Nicolas Mathieu a décidément quelque chose : soit qui nous fait complètement fondre, soit pas du tout. Et personnellement, je me liquéfie : ce portrait aigu d'une époque, d'une génération, d'une région aussi. L'auteur connaît parfaitement ce qu'il écrit, on le sent. On se doute qu'il donne beaucoup de lui dans ses écrits. Et nous prenons. Nous nous retrouvons, enfants des années 1980-1990, des changements et des révolutions numériques, sociétales, organisationnelles. Hélène et Christophe sont nous : les ambitieux et les pantouflards, les courageux et les braves. Les quarantenaires, les victimes de leur temps et de leurs choix.

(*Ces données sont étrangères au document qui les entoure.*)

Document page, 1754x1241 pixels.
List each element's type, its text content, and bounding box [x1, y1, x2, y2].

J'ai été particulièrement touchée par ce roman : par la justesse de son écriture mais aussi parce que je me suis beaucoup reconnue dans le personnage d'Hélène, cette femme qui donne, qui veut, qui s'épuise et qui se perd dans cette vie qui la dépasse. Pressés - pour certains - de faire de grandes études, de belles carrières, de beaux mariages et de magnifiques enfants : on se réveille un matin et on se dit qu’on a peut-être tout pour être heureux, sur le papier, mais qu’on ne l'est pas.

"Connemara" nous permet de nous sentir moins seul, moins ingrat, plus légitime. Nicolas Mathieu nous connaît bien, comme un vieil ami, un excellent ami pour lequel nous n'avons aucun secret, peut-être tout simplement parce qu'il est comme nous.


« ...la vie, quand même, on est con et si vite mort, presque toujours ridicule, l'aventure tu parles.»